• AIM OF THE EXERCISE
From the line containing "index mcp: (223, 222)" through the last line of the records, print every line exactly and nothing more.

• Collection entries
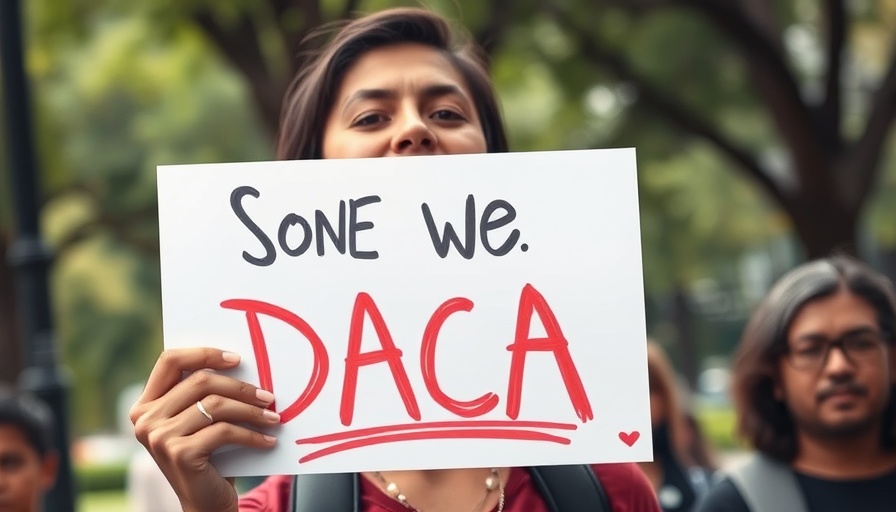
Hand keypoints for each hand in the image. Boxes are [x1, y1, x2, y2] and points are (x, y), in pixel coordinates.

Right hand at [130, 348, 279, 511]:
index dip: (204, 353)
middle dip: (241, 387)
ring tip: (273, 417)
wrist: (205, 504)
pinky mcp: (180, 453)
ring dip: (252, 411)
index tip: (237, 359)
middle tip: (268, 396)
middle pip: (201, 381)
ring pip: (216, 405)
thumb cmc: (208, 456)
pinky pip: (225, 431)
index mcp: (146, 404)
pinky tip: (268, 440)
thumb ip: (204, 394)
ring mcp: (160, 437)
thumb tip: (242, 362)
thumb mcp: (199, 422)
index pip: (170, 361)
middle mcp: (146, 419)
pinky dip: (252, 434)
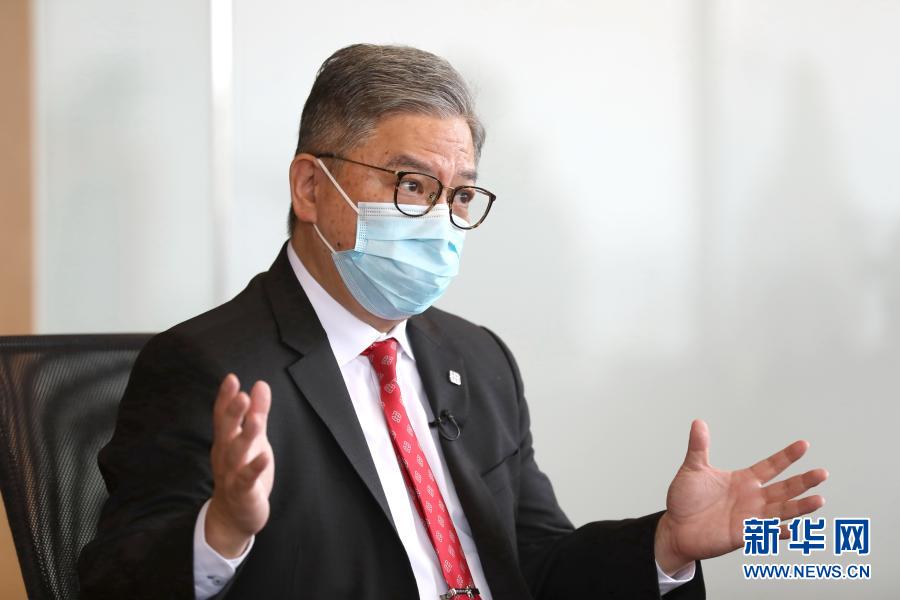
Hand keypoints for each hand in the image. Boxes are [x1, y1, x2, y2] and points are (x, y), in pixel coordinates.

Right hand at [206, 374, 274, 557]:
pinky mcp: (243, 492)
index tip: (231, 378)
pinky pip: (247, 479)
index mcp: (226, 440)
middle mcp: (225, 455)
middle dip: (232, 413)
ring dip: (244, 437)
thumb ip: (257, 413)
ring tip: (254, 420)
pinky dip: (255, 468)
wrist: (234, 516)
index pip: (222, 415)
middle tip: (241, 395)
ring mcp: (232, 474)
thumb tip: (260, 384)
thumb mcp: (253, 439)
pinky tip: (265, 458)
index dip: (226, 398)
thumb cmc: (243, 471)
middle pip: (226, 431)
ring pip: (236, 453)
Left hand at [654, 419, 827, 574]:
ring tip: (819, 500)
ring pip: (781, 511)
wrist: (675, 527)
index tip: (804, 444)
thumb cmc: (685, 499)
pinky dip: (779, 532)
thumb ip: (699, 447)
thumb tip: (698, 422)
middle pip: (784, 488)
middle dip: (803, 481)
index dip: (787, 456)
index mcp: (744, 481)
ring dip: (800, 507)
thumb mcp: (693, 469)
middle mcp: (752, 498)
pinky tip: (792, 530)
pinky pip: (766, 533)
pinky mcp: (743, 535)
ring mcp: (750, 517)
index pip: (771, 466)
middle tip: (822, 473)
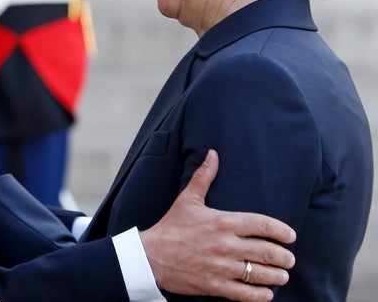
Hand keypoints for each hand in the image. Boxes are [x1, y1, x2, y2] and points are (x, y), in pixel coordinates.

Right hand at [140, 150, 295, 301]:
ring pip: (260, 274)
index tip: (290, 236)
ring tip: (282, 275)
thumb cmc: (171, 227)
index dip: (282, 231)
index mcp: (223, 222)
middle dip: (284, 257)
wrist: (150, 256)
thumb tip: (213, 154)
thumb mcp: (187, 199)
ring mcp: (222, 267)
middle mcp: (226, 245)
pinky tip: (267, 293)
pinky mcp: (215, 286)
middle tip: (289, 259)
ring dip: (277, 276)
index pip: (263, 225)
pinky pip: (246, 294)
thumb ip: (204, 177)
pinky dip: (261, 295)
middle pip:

• RESPONSE TO THIS EXERCISE
index mcp: (223, 222)
middle dip: (284, 257)
wrist: (150, 256)
thumb tip: (213, 154)
thumb mcp: (187, 199)
ring mcp: (222, 267)
middle mcp: (226, 245)
pinky tip: (267, 293)
pinky mcp: (215, 286)
middle tip: (289, 259)
ring dip: (277, 276)
index pip: (263, 225)
pinky pip: (246, 294)
thumb ip: (204, 177)
pinky dip: (261, 295)
middle pip:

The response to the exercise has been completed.